Dirir claimed Puntland was stonewalled by central government when it tried to participate in consultations. He said the region would not recognise the changes.

“We are not declaring independence, but Puntland will stand alone until it is consulted.”

It comes amid tensions with Mogadishu over the state’s relationship with Ethiopia, a landlocked country which has been courting neighbouring Somaliland and Puntland over coastal port access. The Somali government on Thursday ordered the closure of Ethiopia’s consulate in Puntland in retaliation for a visit by representatives to Addis Ababa this week. The government also expelled the Ethiopian ambassador, citing interference in Somalia’s internal affairs.

Hassan Sheikh Mohamud signs the amended chapters of the constitution. Photograph: @TheVillaSomalia | X

Dirir said concentrating authority in Mogadishu “threatens national unity”. “Our government is federal, which means powers are divided,” he said.

Afyare A Elmi, a research professor at the City University of Mogadishu, said Puntland’s withdrawal from the federal system could imperil the viability of a unified nation.

“If a large chunk of the country is missing in this process we are simply building a constitution for south-central Somalia.”

Other federal states, Jubbaland, South West state, Hirshabelle and Galmudug have not criticised the amendments. Somaliland, which declared independence from Somalia in 1991, said: “Somalia’s recent constitutional development is an internal matter.”

Former presidents Mohamed Abdullahi Farmaajo and Sharif Ahmed warned the changes could upset Somalia’s delicate power balance, while former prime ministers Omar Sharmarke and Hassan Ali Khaire denounced the changes in an open letter also signed by the veteran MP Abdirahman Abdishakur.

Somalia’s current constitution was introduced in 2012 as a provisional document and has long been under review.

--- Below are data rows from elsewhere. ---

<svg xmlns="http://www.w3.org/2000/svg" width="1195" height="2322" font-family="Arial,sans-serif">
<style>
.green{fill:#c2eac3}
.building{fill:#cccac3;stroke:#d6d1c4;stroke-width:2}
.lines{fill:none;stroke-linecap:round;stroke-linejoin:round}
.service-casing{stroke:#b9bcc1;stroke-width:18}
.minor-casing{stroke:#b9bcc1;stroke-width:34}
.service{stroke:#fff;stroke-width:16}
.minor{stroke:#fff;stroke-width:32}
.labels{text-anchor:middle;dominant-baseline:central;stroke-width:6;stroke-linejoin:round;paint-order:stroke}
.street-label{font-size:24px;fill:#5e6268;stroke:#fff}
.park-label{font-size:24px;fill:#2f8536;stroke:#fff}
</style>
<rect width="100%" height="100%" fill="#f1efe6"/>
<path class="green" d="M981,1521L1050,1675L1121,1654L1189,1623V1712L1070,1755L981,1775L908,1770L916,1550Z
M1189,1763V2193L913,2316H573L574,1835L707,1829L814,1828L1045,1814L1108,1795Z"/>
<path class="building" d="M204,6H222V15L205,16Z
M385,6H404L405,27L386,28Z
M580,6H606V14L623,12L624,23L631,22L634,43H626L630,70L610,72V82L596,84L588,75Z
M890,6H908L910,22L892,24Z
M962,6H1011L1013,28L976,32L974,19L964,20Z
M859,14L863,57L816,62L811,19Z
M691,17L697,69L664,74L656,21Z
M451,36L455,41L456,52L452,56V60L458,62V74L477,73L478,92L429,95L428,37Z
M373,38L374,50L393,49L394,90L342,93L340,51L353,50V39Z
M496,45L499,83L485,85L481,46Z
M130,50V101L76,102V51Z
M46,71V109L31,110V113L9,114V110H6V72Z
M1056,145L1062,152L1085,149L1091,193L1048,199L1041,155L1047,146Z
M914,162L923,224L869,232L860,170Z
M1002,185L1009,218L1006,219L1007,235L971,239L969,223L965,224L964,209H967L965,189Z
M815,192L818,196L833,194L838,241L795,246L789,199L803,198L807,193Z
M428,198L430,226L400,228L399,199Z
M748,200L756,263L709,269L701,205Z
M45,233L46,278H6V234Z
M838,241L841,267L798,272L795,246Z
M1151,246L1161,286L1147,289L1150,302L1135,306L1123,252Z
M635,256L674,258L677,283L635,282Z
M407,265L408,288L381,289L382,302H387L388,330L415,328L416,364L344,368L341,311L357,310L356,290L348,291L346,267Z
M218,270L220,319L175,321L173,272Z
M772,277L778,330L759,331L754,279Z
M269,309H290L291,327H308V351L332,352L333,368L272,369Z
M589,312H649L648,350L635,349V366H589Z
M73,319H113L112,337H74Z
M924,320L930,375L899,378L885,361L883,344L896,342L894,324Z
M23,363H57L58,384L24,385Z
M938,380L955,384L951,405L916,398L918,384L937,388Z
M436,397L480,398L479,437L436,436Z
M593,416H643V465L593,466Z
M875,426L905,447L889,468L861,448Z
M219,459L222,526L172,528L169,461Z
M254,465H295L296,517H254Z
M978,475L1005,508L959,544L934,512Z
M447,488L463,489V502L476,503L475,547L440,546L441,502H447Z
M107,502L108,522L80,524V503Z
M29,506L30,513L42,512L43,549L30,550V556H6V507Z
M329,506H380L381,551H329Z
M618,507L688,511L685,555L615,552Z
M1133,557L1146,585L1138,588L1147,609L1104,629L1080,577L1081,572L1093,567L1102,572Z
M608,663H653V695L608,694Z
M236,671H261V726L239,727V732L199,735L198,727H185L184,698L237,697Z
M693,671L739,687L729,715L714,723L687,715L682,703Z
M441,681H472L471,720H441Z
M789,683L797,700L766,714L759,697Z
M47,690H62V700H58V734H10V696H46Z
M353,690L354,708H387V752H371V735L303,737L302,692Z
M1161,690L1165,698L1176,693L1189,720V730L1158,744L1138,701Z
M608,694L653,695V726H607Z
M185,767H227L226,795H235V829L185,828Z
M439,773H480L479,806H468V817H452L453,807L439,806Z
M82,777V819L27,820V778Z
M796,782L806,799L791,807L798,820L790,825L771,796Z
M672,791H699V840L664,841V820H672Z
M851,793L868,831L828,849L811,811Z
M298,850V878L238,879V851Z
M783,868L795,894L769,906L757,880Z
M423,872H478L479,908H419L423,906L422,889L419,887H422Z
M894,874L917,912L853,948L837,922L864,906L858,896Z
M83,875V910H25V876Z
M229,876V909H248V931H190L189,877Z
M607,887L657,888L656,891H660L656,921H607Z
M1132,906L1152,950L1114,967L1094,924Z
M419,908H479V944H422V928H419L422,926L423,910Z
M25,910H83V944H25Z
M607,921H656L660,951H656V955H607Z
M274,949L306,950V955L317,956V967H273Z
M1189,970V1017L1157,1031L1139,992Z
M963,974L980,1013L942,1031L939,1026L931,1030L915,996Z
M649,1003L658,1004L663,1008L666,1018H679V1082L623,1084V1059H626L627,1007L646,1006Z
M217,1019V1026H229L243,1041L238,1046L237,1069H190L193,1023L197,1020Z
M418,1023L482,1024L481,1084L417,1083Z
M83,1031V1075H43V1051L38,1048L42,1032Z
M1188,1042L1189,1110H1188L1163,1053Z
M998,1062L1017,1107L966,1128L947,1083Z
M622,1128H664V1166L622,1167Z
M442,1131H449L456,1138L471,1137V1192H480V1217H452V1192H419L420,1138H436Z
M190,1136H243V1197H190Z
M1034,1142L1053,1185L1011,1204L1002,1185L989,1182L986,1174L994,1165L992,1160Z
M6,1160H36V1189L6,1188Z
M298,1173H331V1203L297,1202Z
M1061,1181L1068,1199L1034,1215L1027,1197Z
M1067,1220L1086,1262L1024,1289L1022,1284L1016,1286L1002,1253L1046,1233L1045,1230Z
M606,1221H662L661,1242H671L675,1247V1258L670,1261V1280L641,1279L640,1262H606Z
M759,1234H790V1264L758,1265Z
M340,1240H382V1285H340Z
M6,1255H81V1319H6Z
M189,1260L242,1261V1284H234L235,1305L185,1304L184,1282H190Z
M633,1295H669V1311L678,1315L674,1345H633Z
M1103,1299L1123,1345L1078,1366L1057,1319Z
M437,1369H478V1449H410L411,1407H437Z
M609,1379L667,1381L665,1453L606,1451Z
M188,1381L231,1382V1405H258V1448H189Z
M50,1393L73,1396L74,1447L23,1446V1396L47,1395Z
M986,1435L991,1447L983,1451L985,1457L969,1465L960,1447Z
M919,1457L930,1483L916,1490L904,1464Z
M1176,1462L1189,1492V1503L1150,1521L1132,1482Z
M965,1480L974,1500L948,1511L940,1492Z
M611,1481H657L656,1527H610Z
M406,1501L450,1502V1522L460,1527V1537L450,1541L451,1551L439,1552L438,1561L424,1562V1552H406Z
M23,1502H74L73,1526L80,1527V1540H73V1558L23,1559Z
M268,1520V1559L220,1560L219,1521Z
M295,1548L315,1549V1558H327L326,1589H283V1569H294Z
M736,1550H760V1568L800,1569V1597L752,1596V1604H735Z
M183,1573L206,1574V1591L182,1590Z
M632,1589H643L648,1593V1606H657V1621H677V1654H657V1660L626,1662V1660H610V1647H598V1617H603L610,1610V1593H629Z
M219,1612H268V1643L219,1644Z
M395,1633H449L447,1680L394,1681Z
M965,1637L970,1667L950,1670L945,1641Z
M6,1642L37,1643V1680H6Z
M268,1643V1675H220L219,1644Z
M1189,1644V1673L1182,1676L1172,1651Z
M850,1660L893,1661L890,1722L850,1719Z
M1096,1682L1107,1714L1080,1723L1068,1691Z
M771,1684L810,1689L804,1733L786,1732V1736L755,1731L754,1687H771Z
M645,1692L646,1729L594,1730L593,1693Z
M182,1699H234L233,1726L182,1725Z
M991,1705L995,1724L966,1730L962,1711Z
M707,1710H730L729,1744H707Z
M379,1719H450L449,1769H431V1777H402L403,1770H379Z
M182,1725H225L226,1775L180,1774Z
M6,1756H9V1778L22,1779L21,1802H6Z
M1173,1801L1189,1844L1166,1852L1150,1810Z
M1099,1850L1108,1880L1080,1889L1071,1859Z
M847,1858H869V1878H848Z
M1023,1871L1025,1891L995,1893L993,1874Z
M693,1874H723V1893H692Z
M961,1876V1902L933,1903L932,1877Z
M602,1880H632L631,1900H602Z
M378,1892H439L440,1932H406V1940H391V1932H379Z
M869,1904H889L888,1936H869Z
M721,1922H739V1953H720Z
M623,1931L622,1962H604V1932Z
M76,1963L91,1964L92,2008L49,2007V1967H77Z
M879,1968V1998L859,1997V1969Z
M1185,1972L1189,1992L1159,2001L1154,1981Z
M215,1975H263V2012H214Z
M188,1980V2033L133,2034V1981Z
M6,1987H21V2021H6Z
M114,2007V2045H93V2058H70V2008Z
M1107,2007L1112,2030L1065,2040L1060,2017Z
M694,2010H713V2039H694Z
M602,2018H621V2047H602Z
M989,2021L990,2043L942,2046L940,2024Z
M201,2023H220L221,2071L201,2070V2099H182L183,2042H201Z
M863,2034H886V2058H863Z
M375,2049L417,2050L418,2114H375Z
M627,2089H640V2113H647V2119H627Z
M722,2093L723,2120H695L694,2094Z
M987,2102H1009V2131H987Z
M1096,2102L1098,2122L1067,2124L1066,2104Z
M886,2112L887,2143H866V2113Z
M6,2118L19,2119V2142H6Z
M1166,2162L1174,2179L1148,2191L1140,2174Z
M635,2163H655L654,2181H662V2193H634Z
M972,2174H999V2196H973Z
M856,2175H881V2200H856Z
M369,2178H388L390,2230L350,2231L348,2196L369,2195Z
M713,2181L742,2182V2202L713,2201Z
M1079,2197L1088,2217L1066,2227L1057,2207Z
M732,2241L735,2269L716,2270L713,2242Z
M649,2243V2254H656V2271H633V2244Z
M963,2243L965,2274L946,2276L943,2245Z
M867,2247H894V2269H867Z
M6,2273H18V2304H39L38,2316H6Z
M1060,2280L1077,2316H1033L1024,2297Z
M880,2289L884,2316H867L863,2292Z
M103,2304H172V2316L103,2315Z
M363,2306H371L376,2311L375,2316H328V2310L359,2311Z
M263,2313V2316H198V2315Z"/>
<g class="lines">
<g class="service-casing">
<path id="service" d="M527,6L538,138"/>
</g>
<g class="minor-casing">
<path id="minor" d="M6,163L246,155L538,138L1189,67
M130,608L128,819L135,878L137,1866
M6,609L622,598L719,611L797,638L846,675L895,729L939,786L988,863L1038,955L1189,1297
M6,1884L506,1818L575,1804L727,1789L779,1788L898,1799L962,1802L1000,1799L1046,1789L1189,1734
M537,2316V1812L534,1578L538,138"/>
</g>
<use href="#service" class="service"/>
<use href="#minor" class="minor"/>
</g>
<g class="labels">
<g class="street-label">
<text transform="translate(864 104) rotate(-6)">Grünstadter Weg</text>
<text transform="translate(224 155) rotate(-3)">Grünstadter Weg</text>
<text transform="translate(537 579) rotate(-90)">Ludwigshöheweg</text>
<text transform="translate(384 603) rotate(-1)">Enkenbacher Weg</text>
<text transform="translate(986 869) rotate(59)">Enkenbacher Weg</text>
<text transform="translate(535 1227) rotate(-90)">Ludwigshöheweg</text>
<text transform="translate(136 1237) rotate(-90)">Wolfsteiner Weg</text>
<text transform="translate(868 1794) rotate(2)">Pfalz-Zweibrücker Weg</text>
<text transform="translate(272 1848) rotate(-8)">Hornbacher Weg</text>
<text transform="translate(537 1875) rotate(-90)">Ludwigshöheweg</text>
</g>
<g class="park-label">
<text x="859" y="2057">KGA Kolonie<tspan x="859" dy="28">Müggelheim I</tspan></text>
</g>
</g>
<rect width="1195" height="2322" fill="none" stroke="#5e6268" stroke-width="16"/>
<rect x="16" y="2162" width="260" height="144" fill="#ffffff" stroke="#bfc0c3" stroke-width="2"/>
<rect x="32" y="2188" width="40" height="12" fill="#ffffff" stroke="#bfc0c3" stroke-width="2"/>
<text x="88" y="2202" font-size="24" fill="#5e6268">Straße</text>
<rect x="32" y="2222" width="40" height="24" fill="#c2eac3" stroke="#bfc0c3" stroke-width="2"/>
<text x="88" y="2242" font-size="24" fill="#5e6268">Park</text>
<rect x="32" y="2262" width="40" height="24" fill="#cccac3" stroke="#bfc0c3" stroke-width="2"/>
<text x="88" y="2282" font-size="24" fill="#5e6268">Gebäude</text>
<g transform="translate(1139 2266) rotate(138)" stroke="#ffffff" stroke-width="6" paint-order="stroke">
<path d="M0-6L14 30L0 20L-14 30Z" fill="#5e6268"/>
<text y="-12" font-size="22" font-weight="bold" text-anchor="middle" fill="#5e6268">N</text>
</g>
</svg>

Crafting a new constitution was one of President Mohamud’s key election pledges in 2022. Last month he said further delays were “not an option”. “We are not a provisional government, but we have a provisional constitution,” he added.

Afyare Elmi said the 2012 constitution was based upon a political settlement with broad input from Somalis. “It had four key elements: federalism, clan power-sharing, regular elections and a spirit of inclusiveness to build consensus. What the government is doing now is moving away from this settlement,” he said.

Omar Mahmoud, an east Africa analyst at the International Crisis Group, wrote that “there are fundamental issues about the nature of the federal model that must be sorted out between Mogadishu and Garowe [Puntland’s capital] in order for Somalia’s governance system to function more effectively and get over the hump of recurrent on-and-off relations.

“But without the sides talking, it is impossible to get there, allowing the status quo to continue indefinitely.”